Merasa debu tak tertahankan, Nangong Wan terbatuk.
“Baiklah… Malam ini, aku harus mencari seseorang untuk menyapu dan membersihkan tempat ini. Tapi untuk sekarang, aku harus pergi ke toko Tuan Bu untuk makan.” Nangong Wan mengayunkan rambut merahnya, dan kakinya yang panjang dan ramping melangkah maju, berjalan menuju restoran Tuan Bu.
Karena Nangong Wan datang sangat larut, tidak banyak pelanggan yang tersisa di toko. Sebagian besar dari mereka sudah kenyang dan pergi dengan puas.

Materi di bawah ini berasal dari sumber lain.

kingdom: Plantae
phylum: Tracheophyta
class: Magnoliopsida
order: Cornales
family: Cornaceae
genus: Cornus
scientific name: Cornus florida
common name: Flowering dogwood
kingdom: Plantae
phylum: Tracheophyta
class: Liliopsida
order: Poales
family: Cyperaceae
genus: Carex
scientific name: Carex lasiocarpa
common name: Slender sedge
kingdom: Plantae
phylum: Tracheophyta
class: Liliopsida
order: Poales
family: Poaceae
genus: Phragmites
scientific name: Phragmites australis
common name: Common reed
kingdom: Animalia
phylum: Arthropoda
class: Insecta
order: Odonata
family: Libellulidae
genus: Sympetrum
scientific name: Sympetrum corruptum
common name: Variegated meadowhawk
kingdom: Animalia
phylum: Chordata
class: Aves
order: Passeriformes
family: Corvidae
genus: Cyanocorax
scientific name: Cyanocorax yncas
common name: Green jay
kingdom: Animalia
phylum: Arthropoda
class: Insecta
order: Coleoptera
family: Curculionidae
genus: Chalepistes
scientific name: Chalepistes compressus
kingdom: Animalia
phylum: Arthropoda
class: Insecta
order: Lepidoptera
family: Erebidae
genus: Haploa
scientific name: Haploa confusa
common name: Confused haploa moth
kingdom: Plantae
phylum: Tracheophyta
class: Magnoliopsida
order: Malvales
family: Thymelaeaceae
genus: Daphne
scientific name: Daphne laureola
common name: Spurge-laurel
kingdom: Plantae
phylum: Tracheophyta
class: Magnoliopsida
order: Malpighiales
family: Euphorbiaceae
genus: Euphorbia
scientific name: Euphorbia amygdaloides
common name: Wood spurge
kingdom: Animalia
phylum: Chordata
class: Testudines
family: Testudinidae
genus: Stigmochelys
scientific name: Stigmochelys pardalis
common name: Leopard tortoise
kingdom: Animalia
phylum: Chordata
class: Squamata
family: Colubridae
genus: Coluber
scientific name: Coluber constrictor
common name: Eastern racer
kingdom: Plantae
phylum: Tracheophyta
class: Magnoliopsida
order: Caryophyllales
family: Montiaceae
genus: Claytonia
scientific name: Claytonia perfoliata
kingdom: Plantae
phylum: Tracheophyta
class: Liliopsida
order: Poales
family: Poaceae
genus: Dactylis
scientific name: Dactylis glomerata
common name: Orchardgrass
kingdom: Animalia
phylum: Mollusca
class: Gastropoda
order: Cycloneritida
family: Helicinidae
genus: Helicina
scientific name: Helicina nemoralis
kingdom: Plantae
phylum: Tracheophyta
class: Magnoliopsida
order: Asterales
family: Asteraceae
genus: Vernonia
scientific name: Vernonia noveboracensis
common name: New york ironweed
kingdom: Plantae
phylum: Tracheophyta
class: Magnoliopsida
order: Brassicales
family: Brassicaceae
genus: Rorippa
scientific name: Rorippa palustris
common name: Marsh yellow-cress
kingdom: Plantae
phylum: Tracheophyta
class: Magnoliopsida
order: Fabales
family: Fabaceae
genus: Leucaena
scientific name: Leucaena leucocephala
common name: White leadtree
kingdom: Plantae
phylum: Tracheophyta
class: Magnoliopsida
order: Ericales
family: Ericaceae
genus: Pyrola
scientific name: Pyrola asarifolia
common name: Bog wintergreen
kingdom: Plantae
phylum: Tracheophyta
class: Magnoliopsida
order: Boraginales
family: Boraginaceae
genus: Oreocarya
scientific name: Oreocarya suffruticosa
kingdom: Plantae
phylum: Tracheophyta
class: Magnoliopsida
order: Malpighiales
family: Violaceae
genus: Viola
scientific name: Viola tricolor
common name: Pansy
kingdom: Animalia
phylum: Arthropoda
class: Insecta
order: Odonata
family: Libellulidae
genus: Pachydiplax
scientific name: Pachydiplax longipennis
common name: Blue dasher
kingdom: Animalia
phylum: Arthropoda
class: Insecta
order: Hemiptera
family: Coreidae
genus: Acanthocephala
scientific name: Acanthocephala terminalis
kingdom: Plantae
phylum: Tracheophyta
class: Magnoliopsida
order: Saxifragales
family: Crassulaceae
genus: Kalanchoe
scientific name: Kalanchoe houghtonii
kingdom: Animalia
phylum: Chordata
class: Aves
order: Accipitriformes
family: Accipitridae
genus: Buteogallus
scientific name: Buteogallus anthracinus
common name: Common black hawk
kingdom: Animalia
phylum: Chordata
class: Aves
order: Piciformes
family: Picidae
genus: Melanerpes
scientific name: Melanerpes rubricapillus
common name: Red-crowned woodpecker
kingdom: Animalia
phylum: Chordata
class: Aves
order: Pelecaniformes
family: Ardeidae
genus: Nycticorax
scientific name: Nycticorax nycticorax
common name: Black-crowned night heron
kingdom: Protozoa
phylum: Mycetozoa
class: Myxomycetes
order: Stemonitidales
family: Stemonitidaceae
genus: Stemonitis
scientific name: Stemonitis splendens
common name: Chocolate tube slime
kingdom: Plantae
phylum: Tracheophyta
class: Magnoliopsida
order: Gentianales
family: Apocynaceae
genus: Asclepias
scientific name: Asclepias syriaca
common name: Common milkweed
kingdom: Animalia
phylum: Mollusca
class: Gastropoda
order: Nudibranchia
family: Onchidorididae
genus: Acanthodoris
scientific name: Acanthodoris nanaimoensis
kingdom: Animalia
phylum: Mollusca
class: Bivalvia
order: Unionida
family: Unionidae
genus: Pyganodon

“Ck, ck. Dewi dingin di toko Tuan Bu itu benar-benar cantik; aku belum pernah melihat wanita secantik itu sebelumnya…”
“Omong kosong apa yang kau katakan? Dewi Nangong kita tidak lebih buruk darinya, kan?”
“Apa yang kau tahu? Temperamen dewi Nangong jauh tertinggal dibandingkan dengan kecantikan Tuan Bu.”
…
Perbincangan para pelanggan membuat tubuh Nangong Wan menegang.
Bibirnya yang kemerahan, yang tersembunyi di balik kerudungnya, melengkung membentuk senyum dingin dan angkuh.
“Kecantikan pemilik Bu? Sungguh menarik… Saya harus melihatnya sendiri.”